Désormais, la mesure du temps fonctionne donc grâce à des horloges atomiques, une méthode extrêmement précise, qui vient compléter l’horloge astronomique (liée à la rotation de la Terre)."

Et comme la vitesse du jour augmente, on rajoute, de temps en temps, des "secondes intercalaires", afin qu'il n’y ait pas de décalage entre les appareils électroniques (qui doivent être synchronisés) et l'heure que l'on perçoit. L’ajout de secondes n’est pas périodique, un bureau se réunit pour décréter qu’à tel jour, telle heure, une seconde soit rajoutée, pour rattraper le ralentissement séculaire de la Terre.

En quoi cette seconde intercalaire joue un rôle crucial ?

Les variations de la durée du jour, liées à la rotation de la Terre, sont très faibles, de l’ordre de la milliseconde. Mais additionnées jour après jour, ces millisecondes peuvent finir par faire un temps et donc un décalage mesurable, conséquent. Maintenir ensemble l’horloge atomique et l’horloge astronomique est donc important pour garder une mesure du temps précise et concordante qui assure l’interopérabilité des appareils électroniques, pas tous basés sur la même définition du temps.

Pourquoi est-ce qu’un lien a été fait entre réchauffement climatique et perturbation de cette mesure du temps ?

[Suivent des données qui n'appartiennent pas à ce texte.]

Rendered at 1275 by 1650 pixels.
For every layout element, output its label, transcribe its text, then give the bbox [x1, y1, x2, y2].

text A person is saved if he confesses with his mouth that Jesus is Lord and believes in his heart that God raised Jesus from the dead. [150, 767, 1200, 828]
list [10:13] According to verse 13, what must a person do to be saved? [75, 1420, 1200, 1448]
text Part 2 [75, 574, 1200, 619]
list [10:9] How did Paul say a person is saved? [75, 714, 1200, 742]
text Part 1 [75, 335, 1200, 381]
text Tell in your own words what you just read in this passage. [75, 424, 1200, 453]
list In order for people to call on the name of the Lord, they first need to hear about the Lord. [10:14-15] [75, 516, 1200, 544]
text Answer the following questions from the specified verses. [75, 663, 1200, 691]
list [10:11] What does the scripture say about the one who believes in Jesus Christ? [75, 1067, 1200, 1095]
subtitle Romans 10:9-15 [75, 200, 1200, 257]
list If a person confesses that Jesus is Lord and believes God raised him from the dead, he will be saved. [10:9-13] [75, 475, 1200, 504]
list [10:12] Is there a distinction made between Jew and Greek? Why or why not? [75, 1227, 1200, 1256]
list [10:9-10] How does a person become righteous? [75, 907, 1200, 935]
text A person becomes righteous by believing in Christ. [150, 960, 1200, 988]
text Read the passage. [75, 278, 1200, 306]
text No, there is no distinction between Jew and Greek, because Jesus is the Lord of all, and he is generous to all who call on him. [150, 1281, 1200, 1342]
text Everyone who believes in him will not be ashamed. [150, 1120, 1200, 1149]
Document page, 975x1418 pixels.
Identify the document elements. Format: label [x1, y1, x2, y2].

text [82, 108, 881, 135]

Cette étude met en avant l’effet de ralentissement de la vitesse de la rotation comme une conséquence de la fonte des calottes de glace, et soulève son effet sur l’ajout de seconde intercalaire (qui tendrait à le retarder). Or, on observe depuis peu une accélération de la rotation terrestre. De cette apparente contradiction, certains (en particulier sur les réseaux sociaux) ont déduit un argument à l’encontre du réchauffement climatique. C’est un contresens complet. Comme je vous l’ai dit, l’accélération est probablement liée à la dynamique dans le noyau liquide. Mais peu importe son origine, cette récente accélération de la rotation de la Terre, si elle se prolonge, pourrait amener à devoir retirer une seconde intercalaire, ce qui pose des questions technologiques. 

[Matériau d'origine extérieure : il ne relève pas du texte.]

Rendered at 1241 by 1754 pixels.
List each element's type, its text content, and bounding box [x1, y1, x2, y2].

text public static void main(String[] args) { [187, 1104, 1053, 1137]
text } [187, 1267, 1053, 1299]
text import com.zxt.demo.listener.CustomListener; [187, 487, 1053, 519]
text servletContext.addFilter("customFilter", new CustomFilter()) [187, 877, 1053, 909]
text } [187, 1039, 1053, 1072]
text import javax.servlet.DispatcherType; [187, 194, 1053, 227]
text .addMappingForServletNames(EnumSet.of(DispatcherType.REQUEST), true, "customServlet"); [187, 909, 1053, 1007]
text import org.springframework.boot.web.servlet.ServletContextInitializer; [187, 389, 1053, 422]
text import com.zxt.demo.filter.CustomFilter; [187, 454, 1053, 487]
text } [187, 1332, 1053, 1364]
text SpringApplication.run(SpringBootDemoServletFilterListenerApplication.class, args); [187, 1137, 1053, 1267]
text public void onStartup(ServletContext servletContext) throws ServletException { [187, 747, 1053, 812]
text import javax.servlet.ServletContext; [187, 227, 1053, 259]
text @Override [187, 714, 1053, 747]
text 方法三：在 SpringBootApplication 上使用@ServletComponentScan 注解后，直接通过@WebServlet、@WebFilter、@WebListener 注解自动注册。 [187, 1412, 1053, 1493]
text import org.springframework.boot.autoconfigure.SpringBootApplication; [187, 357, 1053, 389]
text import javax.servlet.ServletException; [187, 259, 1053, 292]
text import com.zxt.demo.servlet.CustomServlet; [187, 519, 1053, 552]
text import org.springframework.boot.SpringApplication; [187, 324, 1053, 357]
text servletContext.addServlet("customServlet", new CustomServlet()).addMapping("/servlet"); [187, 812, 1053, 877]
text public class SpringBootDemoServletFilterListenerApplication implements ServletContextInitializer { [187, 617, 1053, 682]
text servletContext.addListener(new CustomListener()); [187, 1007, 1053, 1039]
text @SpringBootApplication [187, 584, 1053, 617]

Outre ce changement dans notre mesure du temps, quels autres impacts peut avoir cette accélération de la rotation de la Terre ? 

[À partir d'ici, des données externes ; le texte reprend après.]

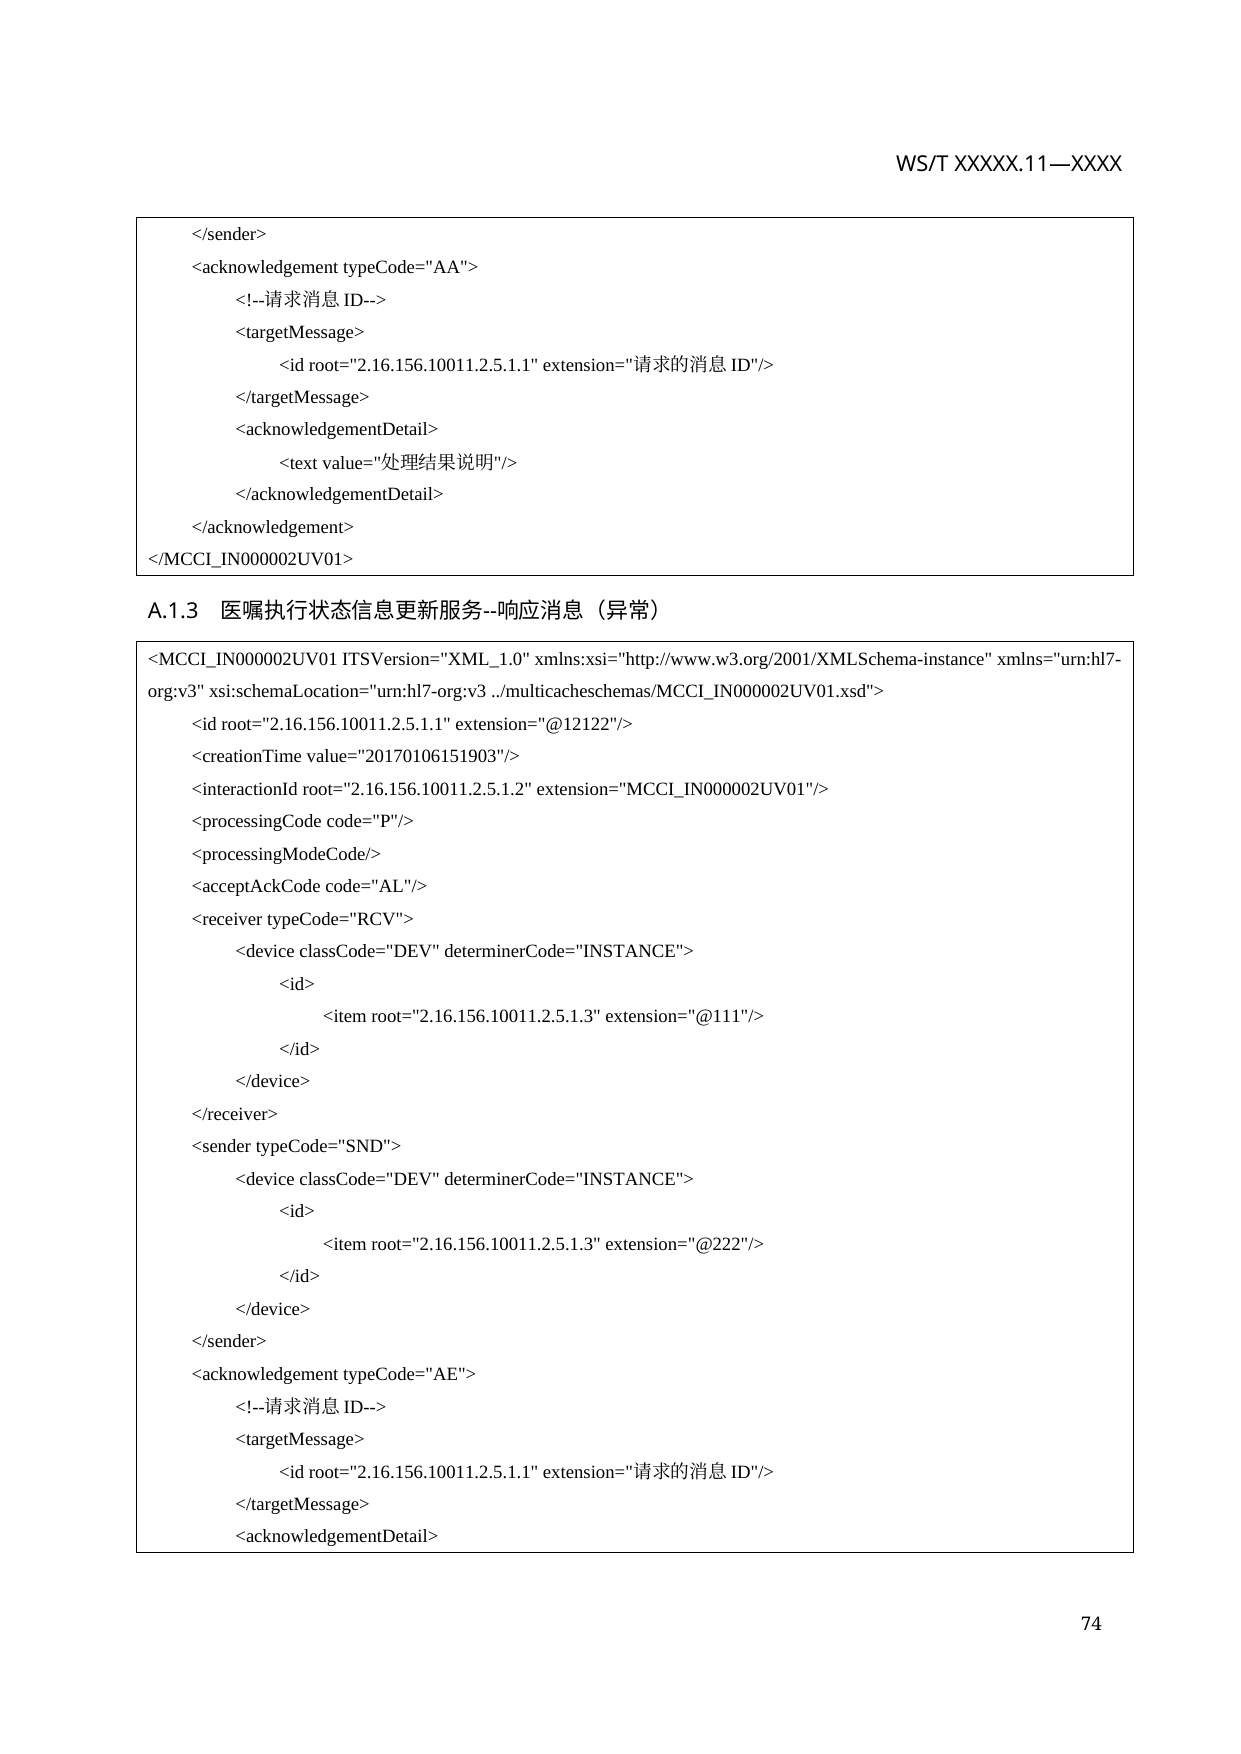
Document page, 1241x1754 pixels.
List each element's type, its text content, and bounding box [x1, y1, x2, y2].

text 医嘱执行状态信息更新服务--响应消息（异常） [148, 592, 1122, 625]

Ces variations ont surtout un impact important auprès de la communauté scientifique, puisque la durée du jour, définie par la rotation de la Terre, permet de mesurer les couplages entre les différentes enveloppes. Par exemple, s’il y a un changement de mouvement cinétique entre le manteau, le noyau, l’atmosphère... Cela veut dire qu’il est nécessaire qu’il y ait un couple entre ces différentes parties de la Terre. Seulement, ce couple est régi par de la physique qui est cruciale quand on veut comprendre l’ensemble du système de la planète.